(What you are asked to do) Verbatim copy, images removed: write out the entries below.

(Beginning of Source data)

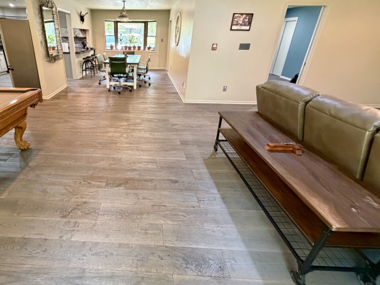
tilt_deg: -23.1
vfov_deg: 71.1
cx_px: 137
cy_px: 119
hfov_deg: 85.7
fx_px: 198
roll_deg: +0.3
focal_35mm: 18
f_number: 2.2
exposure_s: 1/60
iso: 800
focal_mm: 2.22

(End of Source data)

(Output of the exercise)
tilt_deg: -23.1
vfov_deg: 71.1
cx_px: 137
cy_px: 119
hfov_deg: 85.7
fx_px: 198
roll_deg: +0.3
focal_35mm: 18
f_number: 2.2
exposure_s: 1/60
iso: 800
focal_mm: 2.22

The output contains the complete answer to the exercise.